Lori knew she needed to replace many of her existing employees.  Unfortunately, the worst performers had been with the company for decades. So all the institutional knowledge was locked up inside the heads of the poorest performers. Lori was deeply uncomfortable firing the only people who knew how things were supposed to work.

So instead of firing, Lori quickly filled a few vacant positions with strong people from outside the company. Yet, two or three new people cannot turn around a department of twenty employees. Alarmingly, Lori realized that her new hires were starting to befriend some of the toxic legacy employees. She worried that by doing nothing, her hard-charging new hires might slip into the old bureaucratic ways of the current team. Simultaneously, she worried that by moving too quickly to replace the toxic legacy employees, she would destabilize the team and alienate everyone left.   What to do?
corlett-image-toxic
When faced with toxic employees, most managers hesitate. They instinctively know that the most toxic people are the ones who sue. They know that the least employable people will pull every string to keep their current job (the job they appear to hate, by the way). Time races by as managers daydream about  an orchestra of pianos falling on the toxic people’s heads. But toxic people are like cockroaches – they can survive a nuclear blast. They will never leave on their own.

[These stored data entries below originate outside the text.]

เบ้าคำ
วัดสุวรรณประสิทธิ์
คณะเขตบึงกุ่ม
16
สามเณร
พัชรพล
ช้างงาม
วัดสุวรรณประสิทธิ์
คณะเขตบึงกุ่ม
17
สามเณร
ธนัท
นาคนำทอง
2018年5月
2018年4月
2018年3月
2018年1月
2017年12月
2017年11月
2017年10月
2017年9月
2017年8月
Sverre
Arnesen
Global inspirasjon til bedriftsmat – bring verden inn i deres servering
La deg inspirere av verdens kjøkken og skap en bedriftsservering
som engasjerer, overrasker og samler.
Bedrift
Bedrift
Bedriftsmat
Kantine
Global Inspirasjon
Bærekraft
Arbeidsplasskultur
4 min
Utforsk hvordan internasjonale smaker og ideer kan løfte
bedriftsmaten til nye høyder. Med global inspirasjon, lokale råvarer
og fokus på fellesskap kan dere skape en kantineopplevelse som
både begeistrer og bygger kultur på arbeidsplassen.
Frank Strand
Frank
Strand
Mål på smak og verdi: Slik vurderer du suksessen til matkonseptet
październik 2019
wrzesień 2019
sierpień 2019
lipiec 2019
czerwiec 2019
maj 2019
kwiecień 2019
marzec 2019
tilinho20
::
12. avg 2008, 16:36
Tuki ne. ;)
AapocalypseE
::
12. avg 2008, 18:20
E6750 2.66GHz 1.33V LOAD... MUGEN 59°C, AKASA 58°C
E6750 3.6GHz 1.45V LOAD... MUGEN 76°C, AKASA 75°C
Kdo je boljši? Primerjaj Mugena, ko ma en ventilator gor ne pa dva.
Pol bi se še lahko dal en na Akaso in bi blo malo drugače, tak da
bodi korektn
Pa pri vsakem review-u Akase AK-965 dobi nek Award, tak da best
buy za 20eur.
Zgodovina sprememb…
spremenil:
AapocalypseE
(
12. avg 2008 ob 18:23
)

The only thing to do is fire them.

Lori debated calling it a layoff to help soften the blow.  But sometimes you need a public hanging to get your point across.  Sometimes it’s important to demonstrate there is a new Sheriff in town—that performance matters now. So Lori summoned her nerve and cut the dead wood loose. (She wasn’t stupid about it; she arranged outplacement and a fair severance package in exchange for the employees waiving their right to sue.)

And then a funny thing happened. The sun came up the next day. And good people on the team, who had suffered in silence for years without complaining, came up and to say “thank you” for finally getting rid of the toxic waste. Managers in other departments started to invite HR to meetings again. And Lori’s new hires said “I only befriended the toxic people to get what I needed, but now I can really get up and run, without them in my way.”  And with a few strategic terminations, Lori tipped the culture of her department.